Texas Nurse Treated With Ebola Survivor’s Blood

The Dallas nurse who contracted Ebola while treating a Liberian man who became the first person to die of the virus in the United States has received a blood transfusion from a doctor who recovered from the disease.

Christian aid group Samaritan’s Purse confirmed the plasma donation from Dr. Kent Brantly, the first American to return from Liberia to be treated for Ebola. He had been working in that country on the international aid group’s behalf.

Nurse Nina Pham is the third Ebola victim to receive Brantly’s blood, which, because he is a survivor, carries antibodies to the virus. It was also given to aid worker Rick Sacra, now recovered, and U.S. journalist Ashoka Mukpo, who appears to be improving.

Pham, the first person to contract Ebola on U.S. soil, is being treated at Texas Health Presbyterian Hospital in Dallas, Texas. The 26-year-old was among about 70 people who cared for Thomas Eric Duncan, the patient who died from Ebola last Wednesday.

Brantly reportedly offered to donate blood to Duncan, but their blood types did not match.

Duncan’s girlfriend, her 13-year-old son and two older nephews – all of whom shared an apartment with Duncan for days while he was ill – so far have shown no symptoms, Dallas Mayor Mike Rawlings said on CNN, according to Reuters. 

Officials also reportedly are watching a Dallas person with whom the nurse was in direct contact with while she was contagious. Some reports have indicated that person is her boyfriend. Her pet dog has also been taken to an undisclosed location for monitoring.

Critiques over care

Dr. Thomas Frieden, director of the U.S. Centers for Disease Control and Prevention in Atlanta, Georgia, on Sunday linked Pham’s infection to a “breach of protocol.”
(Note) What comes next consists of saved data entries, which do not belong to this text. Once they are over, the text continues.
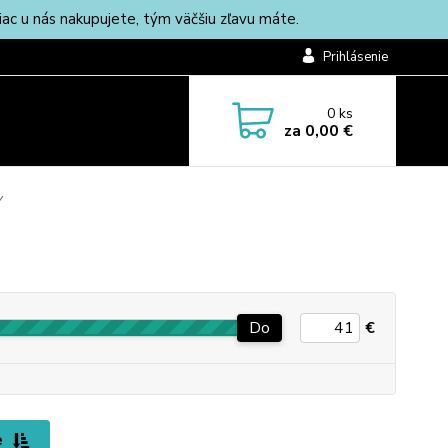
c u nás nakupujete, tým väčšiu zľavu máte.
Prihlásenie
0
ks
za
0,00 €
Y
Do
€
e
“I apologize if people thought I was critizing the hospital,” Frieden said at a Monday news conference.

Officials have not identified what went wrong. The CDC is now monitoring all hospital workers who treated Duncan and say health officials must rethink the way they approach Ebola.

Some experts also question the CDC’s assertion that any U.S. hospital should be prepared to treat an Ebola patient as the outbreak ravaging West Africa begins to spread globally. Given the level of training required to do the job safely, U.S. health authorities should consider designating a hospital in each region as the go-to facility for Ebola, they said.

“You don’t scapegoat and blame when you have a disease outbreak,” said Bonnie Castillo, a registered nurse and a disaster relief expert at National Nurses United, which serves as both a union and a professional association for U.S. nurses. “We have a system failure. That is what we have to correct.”

Some information for this report was provided by Reuters.